Currently, there are no state agencies that keep track of the number of apparel manufacturers who leave the state each year, said Kyser.

One task the LAEDC would like to undertake in the near future is to develop a way to keep such a record. Kyser said his organization may consider sending out business forms for company owners to fill out each year. Such information could be valuable to the state’s Chamber of Commerce, which could then supply the information to industry leaders, educators and lawmakers.

Employment figures give some indication of how much apparel business remains in the state, but those statistics can be misleading, according to some industry observers. There are several factors that could cause a decrease in employment figures, including shifting production offshore, downsizing operations and companies shuttering operations completely.

Still, research indicates a dramatic drop in domestic production since the early 1990s.

In 2000, only 25 percent of about 80 medium- and large-size manufacturers in Los Angeles were still producing all of their product domestically, compared to 60 percent of those same manufacturers who produced locally in 1992, according to research conducted by Judi Kessler when she was a Ph.D candidate at the University of California at Santa Barbara.

Kessler, now an assistant professor of sociology at Monmouth College in Illinois, has examined the shift in production from Los Angeles to Mexico throughout the ’90s. According to her research, approximately 17 percent of medium- and large-size manufacturers were partially producing apparel in Mexico in 1992. This number increased to 48 percent in 1997 and to 56 percent in 2000.

In the past 10 years, Los Angeles manufacturers “have become more savvy in terms of developing strategies for choosing specific regions that can produce basic or complicated clothing at lower costs,” Kessler said, adding, “We also see a growing sector of service consultants who are very adept at developing international production networks.”

Kessler said currently there are few incentives for manufacturers to remain in the state.

“I would be curious to see how effective the strategies are in bringing that production back to Los Angeles,” she said.

And there are plenty of incentives for manufacturers to produce offshore—even beyond the cost savings of producing in a country that pays workers significantly lower wages than U.S. workers. In recent years, manufacturers have seen increases in minimum wage, premiums paid for workers’ comp insurance and property taxes.

“Deciding whether to produce overseas or domestically requires balancing a lot of critical issues,” said Kyser.
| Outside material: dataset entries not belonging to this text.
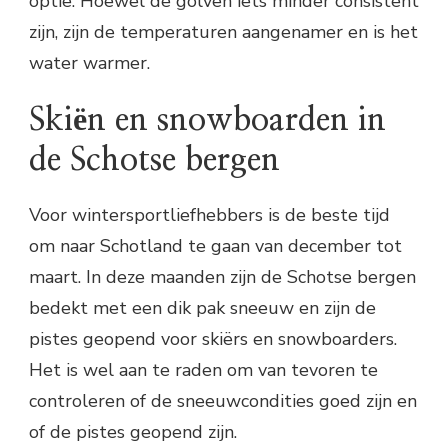
optie. Hoewel de golven iets minder consistent
zijn, zijn de temperaturen aangenamer en is het
water warmer.
Skiën en snowboarden in
de Schotse bergen
Voor wintersportliefhebbers is de beste tijd
om naar Schotland te gaan van december tot
maart. In deze maanden zijn de Schotse bergen
bedekt met een dik pak sneeuw en zijn de
pistes geopend voor skiërs en snowboarders.
Het is wel aan te raden om van tevoren te
controleren of de sneeuwcondities goed zijn en
of de pistes geopend zijn.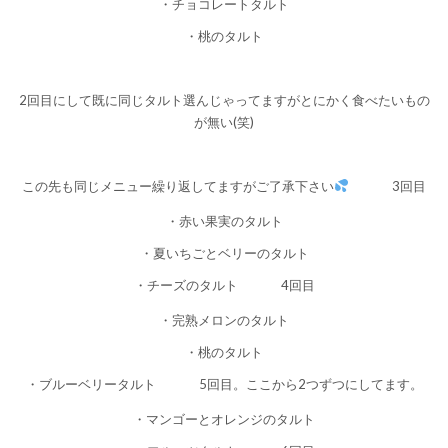
・チョコレートタルト
・桃のタルト
2回目にして既に同じタルト選んじゃってますがとにかく食べたいもの
が無い(笑)
この先も同じメニュー繰り返してますがご了承下さい
3回目
・赤い果実のタルト
・夏いちごとベリーのタルト
・チーズのタルト
4回目
・完熟メロンのタルト
・桃のタルト
・ブルーベリータルト
5回目。ここから2つずつにしてます。
・マンゴーとオレンジのタルト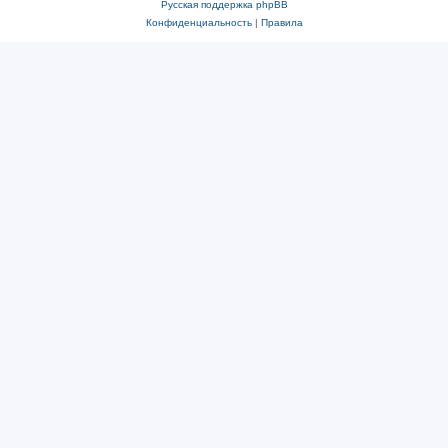
Русская поддержка phpBB
Конфиденциальность
|
Правила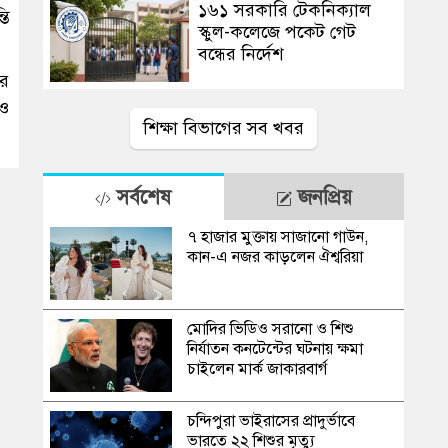
১৬১ সরকারি টেকনিক্যাল
তি
স্কুল-কলেজে পকেট গেট
বন্ধের নির্দেশ
ার
 ও
শিক্ষা বিভাগের সব খবর
সর্বশেষ
জনপ্রিয়
৭ হাজার মুক্তায় সাজানো গাউন,
কান-এ নজর কাড়লেন ঐশ্বরিয়া
মোদির ভিডিও সরানো ও শিশু
নির্যাতন কনটেন্টের ঘটনায় ক্ষমা
চাইলেন মার্ক জাকারবার্গ
চন্দিপুরা ভাইরাসের প্রাদুর্ভাবে
ভারতে ২২ শিশুর মৃত্যু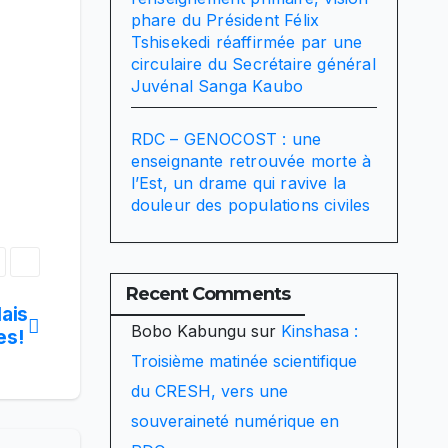
phare du Président Félix
Tshisekedi réaffirmée par une
circulaire du Secrétaire général
Juvénal Sanga Kaubo
RDC – GENOCOST : une
enseignante retrouvée morte à
l’Est, un drame qui ravive la
douleur des populations civiles
Recent Comments
lais
Bobo Kabungu
sur
Kinshasa :
es!
Troisième matinée scientifique
du CRESH, vers une
souveraineté numérique en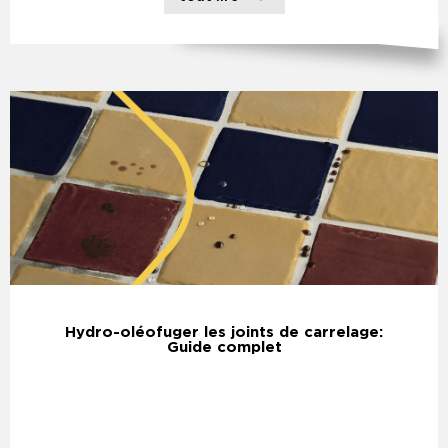
Hydro-oléofuger les joints de carrelage:
Guide complet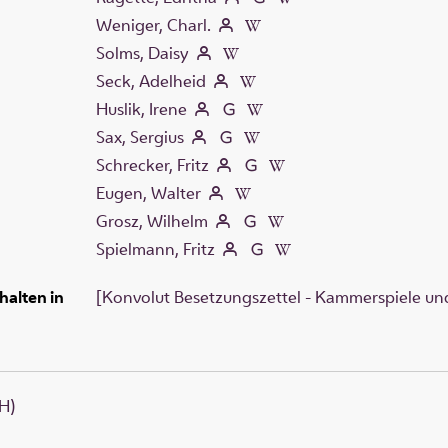
Weniger, Charl.
Solms, Daisy
Seck, Adelheid
Huslik, Irene
Sax, Sergius
Schrecker, Fritz
Eugen, Walter
Grosz, Wilhelm
Spielmann, Fritz
halten in
[Konvolut Besetzungszettel - Kammerspiele und
H)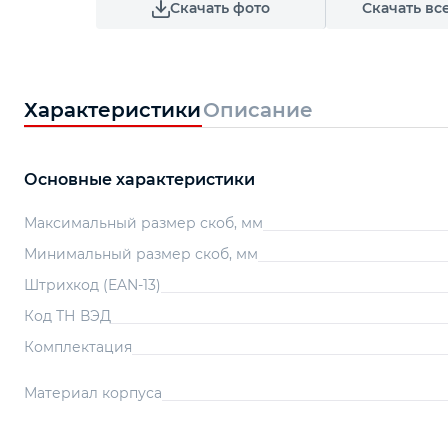
Скачать фото
Скачать вс
Характеристики
Описание
Основные характеристики
Максимальный размер скоб, мм
Минимальный размер скоб, мм
Штрихкод (EAN-13)
Код ТН ВЭД
Комплектация
Материал корпуса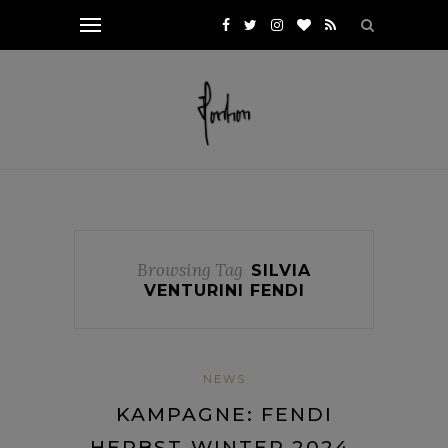
Browsing Tag
SILVIA
VENTURINI FENDI
NEWS
KAMPAGNE: FENDI
HERBST-WINTER 2024-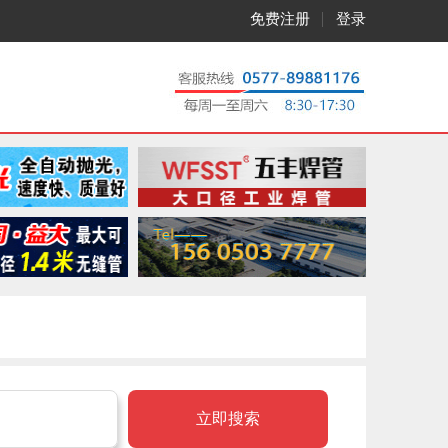
免费注册
登录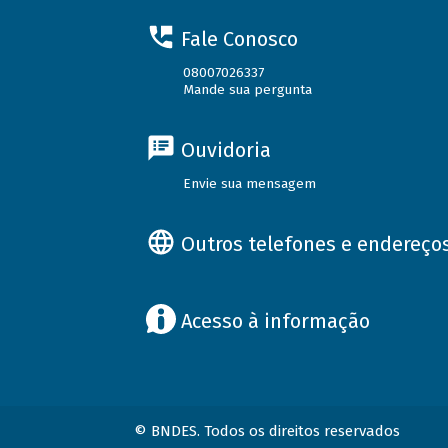
Fale Conosco
08007026337
Mande sua pergunta
Ouvidoria
Envie sua mensagem
Outros telefones e endereço
Acesso à informação
© BNDES. Todos os direitos reservados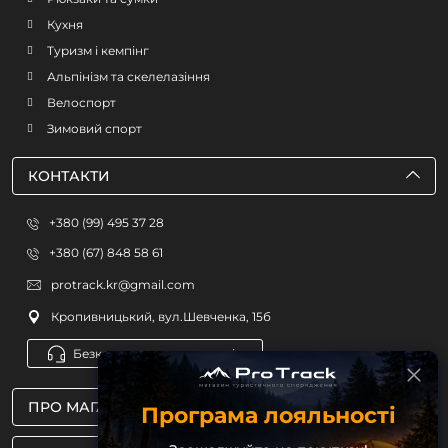
Кухня
Туризм і кемпінг
Альпінізм та скелелазіння
Велоспорт
Зимовий спорт
КОНТАКТИ
+380 (99) 495 37 28
+380 (67) 848 58 61
protrack.kr@gmail.com
Кропивницький, вул.Шевченка, 15б
Безкоштовна консультація
ПРО МАГАЗИН
Програма лояльності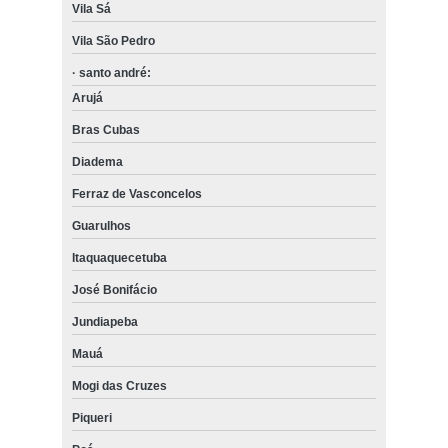
Vila Sá
Vila São Pedro
· santo andré:
Arujá
Bras Cubas
Diadema
Ferraz de Vasconcelos
Guarulhos
Itaquaquecetuba
José Bonifácio
Jundiapeba
Mauá
Mogi das Cruzes
Piqueri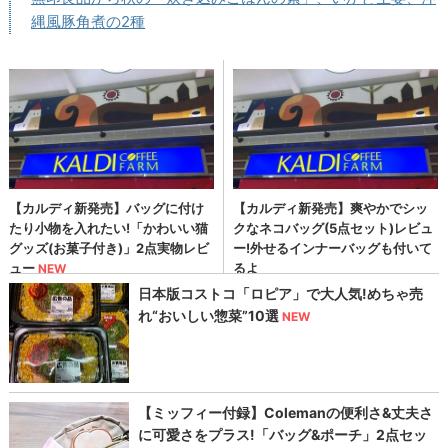
縄風豚角煮の2種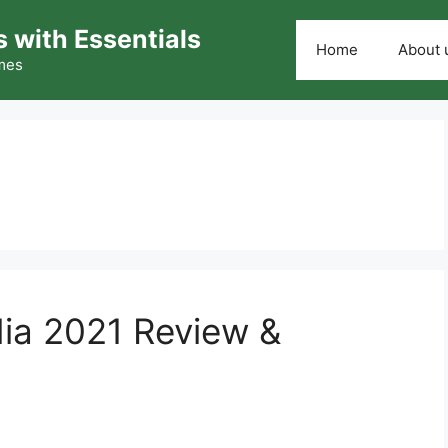
 with Essentials
Home
About 
omes
ndia 2021 Review &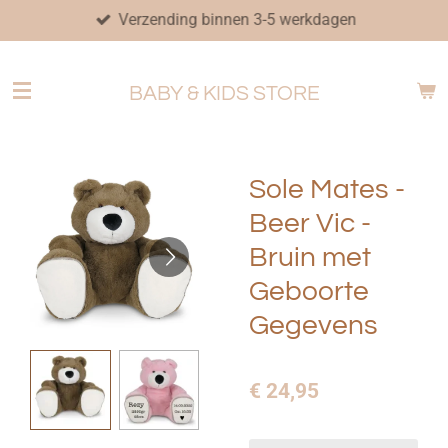
Verzending binnen 3-5 werkdagen
Ga
direct
naar
BABY & KIDS STORE
de
hoofdinhoud
Sole Mates -
Beer Vic -
Bruin met
Geboorte
Gegevens
€ 24,95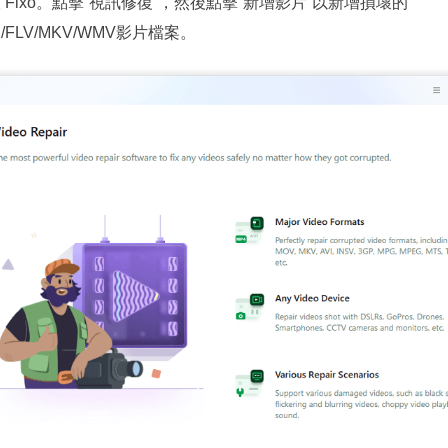
Fixo。點擊“視訊修復”，然後點擊“新增影片”以新增損壞的
GP/FLV/MKV/WMV影片檔案。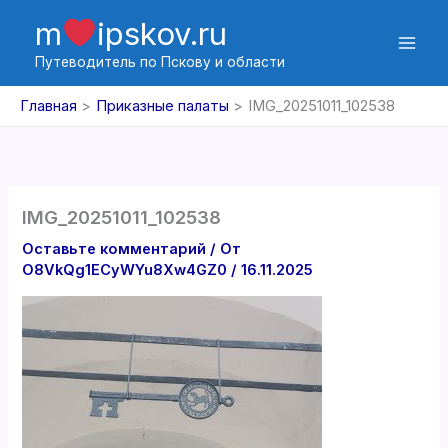
Перейти
m
ipskov.ru
к
содержимому
Путеводитель по Пскову и области
Главная
Приказные палаты
IMG_20251011_102538
IMG_20251011_102538
Оставьте комментарий
/ От
O8VkQg1ECyWYu8Xw4GZ0
/
16.11.2025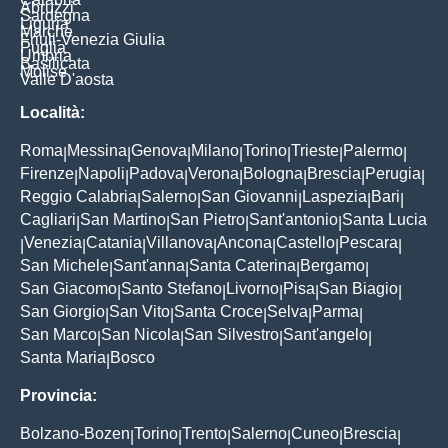
Abruzzi
Sardegna
Liguria
Marche
Friuli-Venezia Giulia
Puglia
Umbria
Basilicata
Molise
Valle D'aosta
Località:
Roma
Messina
Genova
Milano
Torino
Trieste
Palermo
|
|
|
|
|
|
|
Firenze
Napoli
Padova
Verona
Bologna
Brescia
Perugia
|
|
|
|
|
|
|
Reggio Calabria
Salerno
San Giovanni
Laspezia
Bari
|
|
|
|
|
Cagliari
San Martino
San Pietro
Sant'antonio
Santa Lucia
|
|
|
|
Venezia
Catania
Villanova
Ancona
Castello
Pescara
|
|
|
|
|
|
|
San Michele
Sant'anna
Santa Caterina
Bergamo
|
|
|
|
San Giacomo
Santo Stefano
Livorno
Pisa
San Biagio
|
|
|
|
|
San Giorgio
San Vito
Santa Croce
Selva
Parma
|
|
|
|
|
San Marco
San Nicola
San Silvestro
Sant'angelo
|
|
|
|
Santa Maria
Bosco
|
Provincia:
Bolzano-Bozen
Torino
Trento
Salerno
Cuneo
Brescia
|
|
|
|
|
|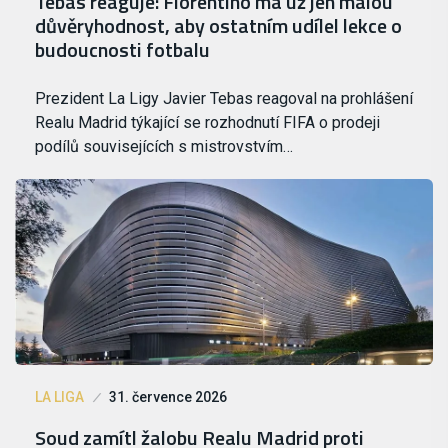
Tebas reaguje: Florentino má už jen malou
důvěryhodnost, aby ostatním udílel lekce o
budoucnosti fotbalu
Prezident La Ligy Javier Tebas reagoval na prohlášení
Realu Madrid týkající se rozhodnutí FIFA o prodeji
podílů souvisejících s mistrovstvím…
LA LIGA
31. července 2026
Soud zamítl žalobu Realu Madrid proti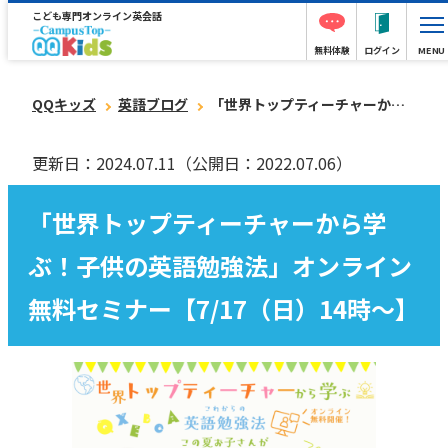
こども専門オンライン英会話
無料体験
ログイン
MENU
QQキッズ
英語ブログ
「世界トップティーチャーから学ぶ！子供の英語勉強法」オンライン無料セミナー【7/17（日）14時〜】
更新日：2024.07.11
（公開日：2022.07.06）
「世界トップティーチャーから学
ぶ！子供の英語勉強法」オンライン
無料セミナー【7/17（日）14時〜】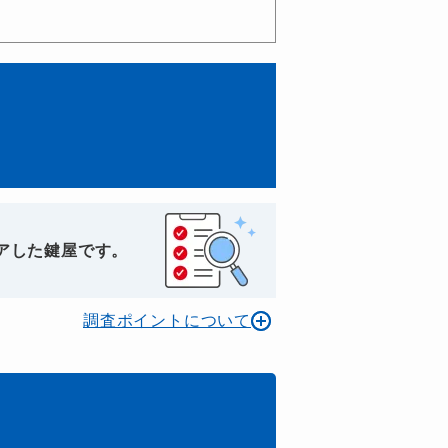
アした鍵屋です。
調査ポイントについて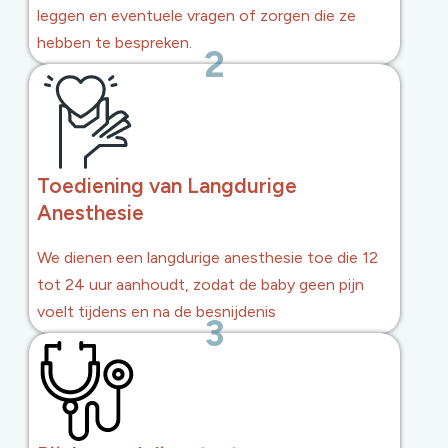
leggen en eventuele vragen of zorgen die ze
hebben te bespreken.
2
Toediening van Langdurige
Anesthesie
We dienen een langdurige anesthesie toe die 12
tot 24 uur aanhoudt, zodat de baby geen pijn
voelt tijdens en na de besnijdenis
3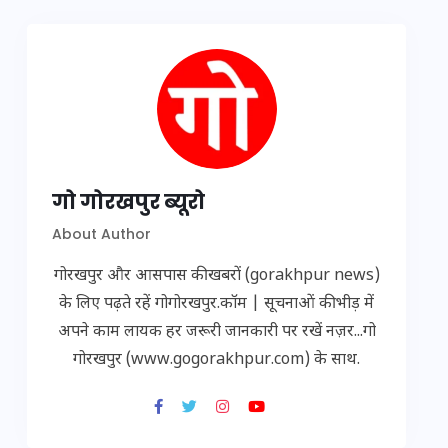
गो गोरखपुर ब्यूरो
About Author
गोरखपुर और आसपास की खबरों (gorakhpur news)
के लिए पढ़ते रहें गोगोरखपुर.कॉम | सूचनाओं की भीड़ में
अपने काम लायक हर जरूरी जानकारी पर रखें नज़र...गो
गोरखपुर (www.gogorakhpur.com) के साथ.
Indeed, recent developments have made business tougher for manufacturers producing off-shore.

Last year, companies scurried to reroute incoming goods following the news of work slowdowns, the threat of a strike—and eventual two-week shutdown—at West Coast ports. U.S. Customs also tightened up security—and increased the amount of required paperwork—for incoming shipments. The newly implemented security measures include strict regulations and shipping documentation will be subject to greater scrutiny. Plus, Kyser said shipping costs may increase in order to pay for the tighter security measures.

The LAEDC’s new campaign is not the only effort to assist domestic manufacturers. The California Chamber of Commerce has called for a general moratorium on new mandates that affect California employers, particularly those pertaining to proposals for new minimum-wage increases, according to Dave Kilby, vice president of the chamber.

“The efforts by the LAEDC and other groups to attract and retain businesses are absolutely essential to help with California’s economic recovery,” said Kilby. “The major thrust of our efforts today in the legislative arena are going to be geared toward fighting job-killer bills and supporting proposals that will improve the state’s business environment.”

The LAEDC said it would try to generate some media attention for the campaign, although Kyser declined to comment on the budget for that effort.

“We feel it is a very necessary step given the state’s business environment, so we’re going to try to do it in a cost-effective manner,” he said.